Many functions which we have defined do not need to know the type of their arguments in order to produce meaningful results. Such functions are thought of as having many forms and are thus said to be polymorphic. Perhaps the simplest example of a polymorphic function is the identity function, id, defined by fun id x = x. Whatever the type of the argument to this function, the result will obviously be of the same type; it is a homogeneous function. All that remains is to assign it a homogeneous function type such as X -> X. But what if the type X had previously been defined by the programmer? The clash of names would be at best quite confusing. We shall give the id function the type 'a -> 'a and prohibit the programmer from defining types called 'a, 'b, 'c and so on.

Exercise

Define a different function with type 'a -> 'a.

The pairing function, pair, is defined by fun pair x = (x, x). This function returns a type which is different from the type of its argument but still does not need to know whether the type of the argument is int or bool or a record or a function. The type is of course 'a -> ('a * 'a). Given a pair it may be useful to project out either the left-hand or the right-hand element. We can define the functions fst and snd for this purpose thus: fun fst (x, _) = x and fun snd (_, y) = y. The functions have types ('a * 'b) -> 'a and ('a * 'b) -> 'b respectively.

Exercise

The function fn x => fn y => x has type 'a -> ('b -> 'a). Without giving an explicit type constraint, define a function with type 'a -> ('a -> 'a).

Notice that parentheses cannot be ignored when computing types. The function paren below has type 'a -> (('a -> 'b) -> 'b) whereas the function paren' has type 'a -> 'a.
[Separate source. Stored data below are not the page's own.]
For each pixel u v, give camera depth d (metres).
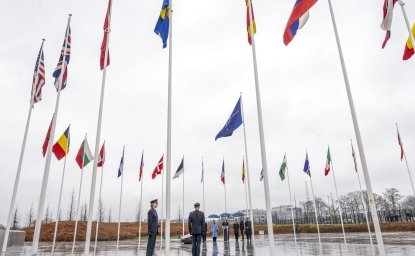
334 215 73.56
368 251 16.89
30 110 17.00
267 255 16.20
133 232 52.19
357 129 10.81
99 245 33.59
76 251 23.61
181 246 27.36
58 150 18.42
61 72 14.45
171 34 12.59
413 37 12.98
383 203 77.12
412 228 51.31
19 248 27.75
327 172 26.00
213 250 20.58
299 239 34.72
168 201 10.43
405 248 18.64
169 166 10.83
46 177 12.99
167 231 10.16
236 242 29.16
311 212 81.88
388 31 13.16
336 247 20.62
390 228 52.72
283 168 27.17
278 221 79.75
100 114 12.32
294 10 10.97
fun paren n = fn g => g n;
fun paren' n = (fn g => g) n;

Exercise

What is the type of fn x => x (fn x => x)?

Standard ML will compute the type 'a -> 'b for the following function.

fun loop x = loop x;

The type 'a -> 'b is the most general type for any polymorphic function. In contrasting this with 'a -> 'a, the type of the polymorphic identity function, it is simple to realise that nothing could be determined about the result type of the function. This is because no application of this function will ever return a result.

In assigning this type to the function, the Standard ML type system is indicating that the execution of the loop function will not terminate since there are no interesting functions of type 'a -> 'b. Detecting (some) non-terminating functions is an extremely useful service for a programming language to provide.

Of course, the fact that an uncommon type has been inferred will only be a useful error detection tool if the type which was expected is known beforehand. For this reason, it is usually very good practice to compute by hand the type of the function which was written then allow Standard ML to compute the type and then compare the two types for any discrepancy. Some authors (e.g. Myers, Clack and Poon in [MCP93]) recommend embedding the type information in the program once it has been calculated, either by hand or by the Standard ML system, but this policy means that the program text can become rather cluttered with type information which obscures the intent of the program. However, in some implementations of the language the policy of providing the types for the compiler to check rather than requiring the compiler to infer the types may shorten the compilation time of the program. This might be a worthwhile saving for large programs.